Otter Tail Power filed a request with the North Dakota Public Service Commission to increase its non-fuel base rates by about $13.1 million, or 8.7 percent.
If the commission approves the overall request as filed, then a typical residential customer’s bill would increase by about $11.50 a month, and a typical business customer’s bill would increase by about $22 a month, the company said.
The filing starts a nearly year-long process, during which the commission first reviews the costs that the company incurs to provide customers with energy and related services, and then determines how much customers should pay for those services, the company said.
According to the Nov. 2 filing submitted to the commission, the proposed rate and tariff changes, including proposed revisions to the transmission cost recovery rider, renewable resource adjustment rider, and environmental cost recovery rider to reduce the rate of return and modify allocation factors, would result in an annual increase of non-fuel base electric revenues of about $13.1 million, or 8.72 percent.
Without adjusting the TCRR, RRAR, and ECRR to reduce the rate of return and modify allocation factors, the proposed rate and tariff changes would result in an annual increase of non-fuel base electric revenues of about $15.7 million, or 10.61 percent.
The company also said in the filing that the proposed rate and tariff changes would be effective for electric service on and after Dec. 2, or upon final approval if the rates are suspended. The test year for the proposed increase is the calendar year ending Dec. 31, 2018, with appropriate forecast test year adjustments, the company said.
In its statement, the company said that while the commission considers the overall request, the company has asked to increase rates on an interim basis by about $12.8 million, with the interim request to be billed uniformly to customers and apply only to base rates. Cost-recovery riders would continue at adjusted rates until the implementation of final rates, the company added, noting that if approved, the interim increase would be effective Jan. 1, 2018.
That interim increase would remain in effect until the commission makes a final determination on the company’s overall request, which Otter Tail Power expects would be in 2018. The company added that if final rates are lower than interim rates, then the company would refund customers the difference with interest. If final rates are higher than interim rates, then the company would not collect the difference.
The company also noted that part of its request was driven by its investments in required environmental technologies at its coal-fired Big Stone Plant and improved transmission infrastructure.
“The environmental technologies at Big Stone Plant will allow us to continue using this baseload resource well into the future,” Otter Tail Power President Tim Rogelstad said in the statement. “And our transmission projects are efficiently moving energy produced in this region and improving reliability of the energy grid.”

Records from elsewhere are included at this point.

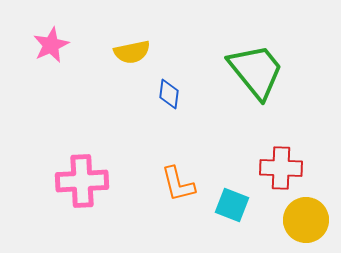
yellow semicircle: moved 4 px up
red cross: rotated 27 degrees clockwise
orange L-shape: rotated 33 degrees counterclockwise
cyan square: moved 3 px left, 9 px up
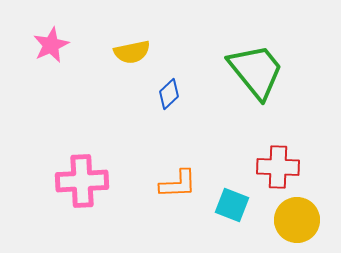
blue diamond: rotated 40 degrees clockwise
red cross: moved 3 px left, 1 px up
orange L-shape: rotated 78 degrees counterclockwise
yellow circle: moved 9 px left
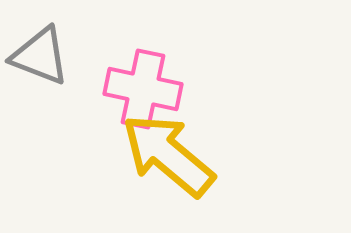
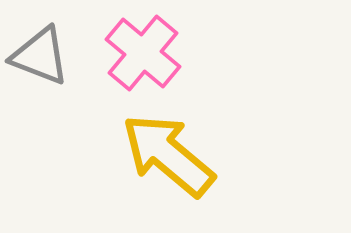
pink cross: moved 36 px up; rotated 28 degrees clockwise
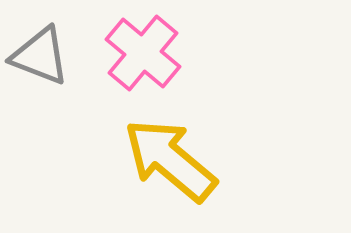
yellow arrow: moved 2 px right, 5 px down
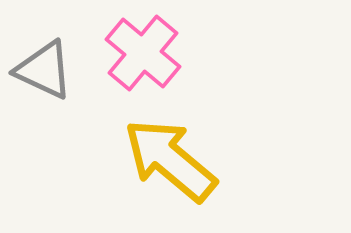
gray triangle: moved 4 px right, 14 px down; rotated 4 degrees clockwise
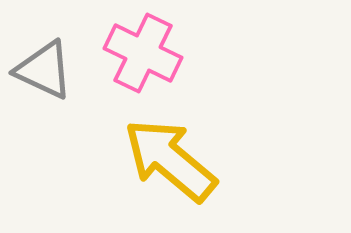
pink cross: rotated 14 degrees counterclockwise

Otter Tail Power noted that according to Rogelstad, the company also is in the process of developing and implementing a new Customer Information System, which he said “will allow us to provide customers more for their energy dollar.”
The company said that it expects to launch the system next year.
Otter Tail Power Co. said that its current rates were established in 2009 based on 2007 costs.
“The costs we incur to provide customers with energy and related services – like most costs – have increased,” Rogelstad said. “It’s time for the NDPSC to review them again.”
In its filing, Otter Tail Power said that since it last sought a general rate increase – filed in November 2008 – the company has experienced increased operating expenses and costs driven by its investments in generation, transmission, and distribution infrastructure.
The proposed rate increase is needed so that the company has a reasonable opportunity to earn a fair and just return for its North Dakota electric operations, the company said. Otter Tail Power noted that the proposed rate increase also provides the company a solid foundation for the future, supporting the company’s efforts to make technology infrastructure investments. The return on equity (ROE) approved by the commission in the company’s most recent general electric rate filing was 10.75 percent. The company added that the direct testimony of its witness supports and ROE of 10.30 percent.